● Exercise data:
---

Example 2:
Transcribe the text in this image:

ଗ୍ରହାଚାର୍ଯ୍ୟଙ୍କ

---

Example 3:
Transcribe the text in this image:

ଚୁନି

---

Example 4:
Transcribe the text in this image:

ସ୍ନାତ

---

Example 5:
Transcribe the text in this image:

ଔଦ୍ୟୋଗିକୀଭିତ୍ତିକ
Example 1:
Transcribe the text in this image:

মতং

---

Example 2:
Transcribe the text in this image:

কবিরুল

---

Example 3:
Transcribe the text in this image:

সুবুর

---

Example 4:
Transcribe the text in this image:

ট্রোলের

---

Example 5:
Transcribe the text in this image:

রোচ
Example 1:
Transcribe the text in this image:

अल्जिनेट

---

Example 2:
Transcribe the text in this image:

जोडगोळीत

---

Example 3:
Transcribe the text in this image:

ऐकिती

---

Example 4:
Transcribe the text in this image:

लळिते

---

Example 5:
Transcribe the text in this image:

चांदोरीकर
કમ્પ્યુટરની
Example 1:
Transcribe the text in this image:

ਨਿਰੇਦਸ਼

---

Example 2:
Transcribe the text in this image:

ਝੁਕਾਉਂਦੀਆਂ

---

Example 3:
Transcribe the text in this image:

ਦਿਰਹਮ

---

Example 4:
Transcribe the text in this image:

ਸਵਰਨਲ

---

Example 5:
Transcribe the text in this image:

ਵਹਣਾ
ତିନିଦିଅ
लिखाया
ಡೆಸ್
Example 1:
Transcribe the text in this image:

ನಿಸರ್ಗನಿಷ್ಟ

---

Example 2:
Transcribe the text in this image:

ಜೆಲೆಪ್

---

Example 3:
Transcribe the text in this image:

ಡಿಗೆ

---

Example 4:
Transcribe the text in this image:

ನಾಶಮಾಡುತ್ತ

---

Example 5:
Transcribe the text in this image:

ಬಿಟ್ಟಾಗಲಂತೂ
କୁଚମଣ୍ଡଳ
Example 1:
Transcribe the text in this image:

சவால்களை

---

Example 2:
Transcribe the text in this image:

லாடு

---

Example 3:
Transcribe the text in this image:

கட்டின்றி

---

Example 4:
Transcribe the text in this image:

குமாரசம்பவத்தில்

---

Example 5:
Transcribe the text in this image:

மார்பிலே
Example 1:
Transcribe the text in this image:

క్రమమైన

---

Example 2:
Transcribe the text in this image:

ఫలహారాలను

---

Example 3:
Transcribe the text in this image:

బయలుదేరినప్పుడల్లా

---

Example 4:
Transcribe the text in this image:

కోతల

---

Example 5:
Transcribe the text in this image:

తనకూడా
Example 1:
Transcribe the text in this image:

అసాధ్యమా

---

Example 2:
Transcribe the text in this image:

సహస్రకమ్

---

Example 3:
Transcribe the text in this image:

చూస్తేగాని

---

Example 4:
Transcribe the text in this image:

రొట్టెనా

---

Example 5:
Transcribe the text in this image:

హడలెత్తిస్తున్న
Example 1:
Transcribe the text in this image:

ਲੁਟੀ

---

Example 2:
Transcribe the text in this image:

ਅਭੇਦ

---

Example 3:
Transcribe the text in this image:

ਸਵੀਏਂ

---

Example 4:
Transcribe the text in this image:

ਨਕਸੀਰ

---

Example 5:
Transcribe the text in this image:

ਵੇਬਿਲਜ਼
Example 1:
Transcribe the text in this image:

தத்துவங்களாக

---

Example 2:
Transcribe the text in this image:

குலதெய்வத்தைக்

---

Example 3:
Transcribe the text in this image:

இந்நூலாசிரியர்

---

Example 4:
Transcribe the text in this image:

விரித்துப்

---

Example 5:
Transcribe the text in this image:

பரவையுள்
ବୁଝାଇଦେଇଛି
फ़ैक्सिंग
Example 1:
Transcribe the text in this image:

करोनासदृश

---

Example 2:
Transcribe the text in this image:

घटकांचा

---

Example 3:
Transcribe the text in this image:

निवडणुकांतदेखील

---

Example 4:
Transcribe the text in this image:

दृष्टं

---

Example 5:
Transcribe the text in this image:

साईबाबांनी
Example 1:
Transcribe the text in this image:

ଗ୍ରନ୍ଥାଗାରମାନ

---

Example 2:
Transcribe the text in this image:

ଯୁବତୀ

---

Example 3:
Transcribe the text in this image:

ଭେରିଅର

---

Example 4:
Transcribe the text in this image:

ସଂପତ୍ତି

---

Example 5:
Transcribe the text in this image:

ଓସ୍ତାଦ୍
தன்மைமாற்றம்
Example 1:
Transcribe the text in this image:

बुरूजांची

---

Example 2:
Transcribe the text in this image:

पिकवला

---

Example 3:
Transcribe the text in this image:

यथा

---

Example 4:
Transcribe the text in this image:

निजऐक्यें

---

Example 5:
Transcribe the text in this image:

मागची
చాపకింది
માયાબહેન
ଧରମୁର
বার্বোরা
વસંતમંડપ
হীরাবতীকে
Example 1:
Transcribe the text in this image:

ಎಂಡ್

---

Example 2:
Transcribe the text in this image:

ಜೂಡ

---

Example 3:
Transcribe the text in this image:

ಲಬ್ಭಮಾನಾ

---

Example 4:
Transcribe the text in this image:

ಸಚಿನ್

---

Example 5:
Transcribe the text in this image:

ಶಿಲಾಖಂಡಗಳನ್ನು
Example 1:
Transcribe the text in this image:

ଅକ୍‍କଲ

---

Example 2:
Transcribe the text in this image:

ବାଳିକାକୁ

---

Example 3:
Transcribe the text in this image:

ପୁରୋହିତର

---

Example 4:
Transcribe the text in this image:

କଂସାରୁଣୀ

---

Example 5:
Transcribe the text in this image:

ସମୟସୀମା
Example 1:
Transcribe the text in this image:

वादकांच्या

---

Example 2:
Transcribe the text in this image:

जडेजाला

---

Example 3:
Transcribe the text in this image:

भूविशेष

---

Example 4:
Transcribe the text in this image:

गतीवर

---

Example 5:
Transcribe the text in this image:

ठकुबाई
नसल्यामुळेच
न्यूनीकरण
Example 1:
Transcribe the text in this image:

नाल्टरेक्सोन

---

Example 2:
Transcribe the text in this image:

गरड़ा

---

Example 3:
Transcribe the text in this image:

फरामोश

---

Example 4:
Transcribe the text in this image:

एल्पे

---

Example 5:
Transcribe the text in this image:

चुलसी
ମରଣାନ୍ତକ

● Assignment:
Put down each entry again, unchanged and complete.

● Your response:
---

Example 2:
Transcribe the text in this image:

ଗ୍ରହାଚାର୍ଯ୍ୟଙ୍କ

---

Example 3:
Transcribe the text in this image:

ଚୁନି

---

Example 4:
Transcribe the text in this image:

ସ୍ନାତ

---

Example 5:
Transcribe the text in this image:

ଔଦ୍ୟୋଗିକୀଭିତ୍ତିକ
Example 1:
Transcribe the text in this image:

মতং

---

Example 2:
Transcribe the text in this image:

কবিরুল

---

Example 3:
Transcribe the text in this image:

সুবুর

---

Example 4:
Transcribe the text in this image:

ট্রোলের

---

Example 5:
Transcribe the text in this image:

রোচ
Example 1:
Transcribe the text in this image:

अल्जिनेट

---

Example 2:
Transcribe the text in this image:

जोडगोळीत

---

Example 3:
Transcribe the text in this image:

ऐकिती

---

Example 4:
Transcribe the text in this image:

लळिते

---

Example 5:
Transcribe the text in this image:

चांदोरीकर
કમ્પ્યુટરની
Example 1:
Transcribe the text in this image:

ਨਿਰੇਦਸ਼

---

Example 2:
Transcribe the text in this image:

ਝੁਕਾਉਂਦੀਆਂ

---

Example 3:
Transcribe the text in this image:

ਦਿਰਹਮ

---

Example 4:
Transcribe the text in this image:

ਸਵਰਨਲ

---

Example 5:
Transcribe the text in this image:

ਵਹਣਾ
ତିନିଦିଅ
लिखाया
ಡೆಸ್
Example 1:
Transcribe the text in this image:

ನಿಸರ್ಗನಿಷ್ಟ

---

Example 2:
Transcribe the text in this image:

ಜೆಲೆಪ್

---

Example 3:
Transcribe the text in this image:

ಡಿಗೆ

---

Example 4:
Transcribe the text in this image:

ನಾಶಮಾಡುತ್ತ

---

Example 5:
Transcribe the text in this image:

ಬಿಟ್ಟಾಗಲಂತೂ
କୁଚମଣ୍ଡଳ
Example 1:
Transcribe the text in this image:

சவால்களை

---

Example 2:
Transcribe the text in this image:

லாடு

---

Example 3:
Transcribe the text in this image:

கட்டின்றி

---

Example 4:
Transcribe the text in this image:

குமாரசம்பவத்தில்

---

Example 5:
Transcribe the text in this image:

மார்பிலே
Example 1:
Transcribe the text in this image:

క్రమమైన

---

Example 2:
Transcribe the text in this image:

ఫలహారాలను

---

Example 3:
Transcribe the text in this image:

బయలుదేరినప్పుడల్లా

---

Example 4:
Transcribe the text in this image:

కోతల

---

Example 5:
Transcribe the text in this image:

తనకూడా
Example 1:
Transcribe the text in this image:

అసాధ్యమా

---

Example 2:
Transcribe the text in this image:

సహస్రకమ్

---

Example 3:
Transcribe the text in this image:

చూస్తేగాని

---

Example 4:
Transcribe the text in this image:

రొట్టెనా

---

Example 5:
Transcribe the text in this image:

హడలెత్తిస్తున్న
Example 1:
Transcribe the text in this image:

ਲੁਟੀ

---

Example 2:
Transcribe the text in this image:

ਅਭੇਦ

---

Example 3:
Transcribe the text in this image:

ਸਵੀਏਂ

---

Example 4:
Transcribe the text in this image:

ਨਕਸੀਰ

---

Example 5:
Transcribe the text in this image:

ਵੇਬਿਲਜ਼
Example 1:
Transcribe the text in this image:

தத்துவங்களாக

---

Example 2:
Transcribe the text in this image:

குலதெய்வத்தைக்

---

Example 3:
Transcribe the text in this image:

இந்நூலாசிரியர்

---

Example 4:
Transcribe the text in this image:

விரித்துப்

---

Example 5:
Transcribe the text in this image:

பரவையுள்
ବୁଝାଇଦେଇଛି
फ़ैक्सिंग
Example 1:
Transcribe the text in this image:

करोनासदृश

---

Example 2:
Transcribe the text in this image:

घटकांचा

---

Example 3:
Transcribe the text in this image:

निवडणुकांतदेखील

---

Example 4:
Transcribe the text in this image:

दृष्टं

---

Example 5:
Transcribe the text in this image:

साईबाबांनी
Example 1:
Transcribe the text in this image:

ଗ୍ରନ୍ଥାଗାରମାନ

---

Example 2:
Transcribe the text in this image:

ଯୁବତୀ

---

Example 3:
Transcribe the text in this image:

ଭେରିଅର

---

Example 4:
Transcribe the text in this image:

ସଂପତ୍ତି

---

Example 5:
Transcribe the text in this image:

ଓସ୍ତାଦ୍
தன்மைமாற்றம்
Example 1:
Transcribe the text in this image:

बुरूजांची

---

Example 2:
Transcribe the text in this image:

पिकवला

---

Example 3:
Transcribe the text in this image:

यथा

---

Example 4:
Transcribe the text in this image:

निजऐक्यें

---

Example 5:
Transcribe the text in this image:

मागची
చాపకింది
માયાબહેન
ଧରମୁର
বার্বোরা
વસંતમંડપ
হীরাবতীকে
Example 1:
Transcribe the text in this image:

ಎಂಡ್

---

Example 2:
Transcribe the text in this image:

ಜೂಡ

---

Example 3:
Transcribe the text in this image:

ಲಬ್ಭಮಾನಾ

---

Example 4:
Transcribe the text in this image:

ಸಚಿನ್

---

Example 5:
Transcribe the text in this image:

ಶಿಲಾಖಂಡಗಳನ್ನು
Example 1:
Transcribe the text in this image:

ଅକ୍‍କଲ

---

Example 2:
Transcribe the text in this image:

ବାଳିକାକୁ

---

Example 3:
Transcribe the text in this image:

ପୁରୋହିତର

---

Example 4:
Transcribe the text in this image:

କଂସାରୁଣୀ

---

Example 5:
Transcribe the text in this image:

ସମୟସୀମା
Example 1:
Transcribe the text in this image:

वादकांच्या

---

Example 2:
Transcribe the text in this image:

जडेजाला

---

Example 3:
Transcribe the text in this image:

भूविशेष

---

Example 4:
Transcribe the text in this image:

गतीवर

---

Example 5:
Transcribe the text in this image:

ठकुबाई
नसल्यामुळेच
न्यूनीकरण
Example 1:
Transcribe the text in this image:

नाल्टरेक्सोन

---

Example 2:
Transcribe the text in this image:

गरड़ा

---

Example 3:
Transcribe the text in this image:

फरामोश

---

Example 4:
Transcribe the text in this image:

एल्पे

---

Example 5:
Transcribe the text in this image:

चुलसी
ମରଣାନ୍ତକ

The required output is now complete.